_ВЫБРАННЫЙ ОТРЫВОК:_
----------------------------------------

Из высказываний Хрущева по словарю цитат.

Тут посетил меня Мелик Агурский. Участник солженицынского сборника «Из-под глыб», диссидент и сионист, он в том и в другом движении оказался раскольником. «Проблема есть», – так ответил гражданин Израиля и профессор университета в Иерусалиме на вопрос об основной мысли своей статьи «Горький и евреи», которую он предложил журналу. Проблема не Горький, проблема евреи. Мне было, кроме того, известно мнение Троцкого, должно быть, и Агурскому известное. Троцкий высказался в 1934 г. на страницах «Бюллетеня оппозиции», отвечая на вопрос о причинах вспышки антисемитизма среди рабочих в СССР. Ответ, помещенный на первой странице очередного «Бюллетеня», я прочел по трехтомному факсимильному воспроизведению полного комплекта этого издания. Сейчас тот же источник недоступен мне. Часть ответа помню словесно-точно, даже решусь закавычить: «бестактное отношение евреев к русским святыням». Иначе говоря, первопричину массового антисемитизма Троцкий видел в поведении евреев. Статья Агурского подтверждала: «Проблема». Мои сотрудники отговаривали меня печатать статью: одни публикацию сочтут антисемитской, другие – юдофильской, статья поссорит нас со всеми.

----------------------------------------

_СОБРАННЫЕ ДАННЫЕ:_
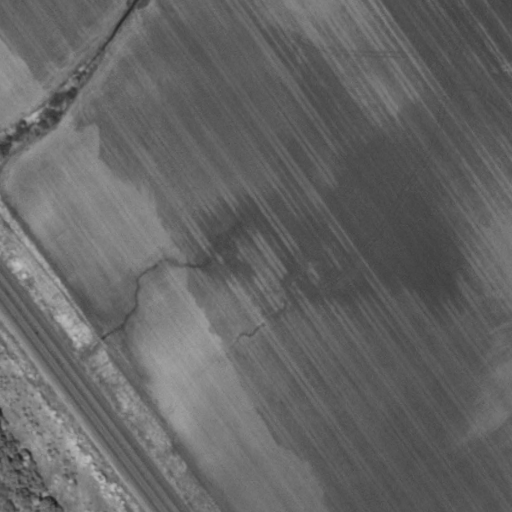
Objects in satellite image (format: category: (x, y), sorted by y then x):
railway: (79, 405)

----------------------------------------

_ВАША ЗАДАЧА:_ Извлеките целиком, слово в слово, приведенный выше отрывок о статье Агурского «Горький и евреи».

_ПИСЬМЕННЫЙ ОТВЕТ:_
Из высказываний Хрущева по словарю цитат.

Тут посетил меня Мелик Агурский. Участник солженицынского сборника «Из-под глыб», диссидент и сионист, он в том и в другом движении оказался раскольником. «Проблема есть», – так ответил гражданин Израиля и профессор университета в Иерусалиме на вопрос об основной мысли своей статьи «Горький и евреи», которую он предложил журналу. Проблема не Горький, проблема евреи. Мне было, кроме того, известно мнение Троцкого, должно быть, и Агурскому известное. Троцкий высказался в 1934 г. на страницах «Бюллетеня оппозиции», отвечая на вопрос о причинах вспышки антисемитизма среди рабочих в СССР. Ответ, помещенный на первой странице очередного «Бюллетеня», я прочел по трехтомному факсимильному воспроизведению полного комплекта этого издания. Сейчас тот же источник недоступен мне. Часть ответа помню словесно-точно, даже решусь закавычить: «бестактное отношение евреев к русским святыням». Иначе говоря, первопричину массового антисемитизма Троцкий видел в поведении евреев. Статья Агурского подтверждала: «Проблема». Мои сотрудники отговаривали меня печатать статью: одни публикацию сочтут антисемитской, другие – юдофильской, статья поссорит нас со всеми.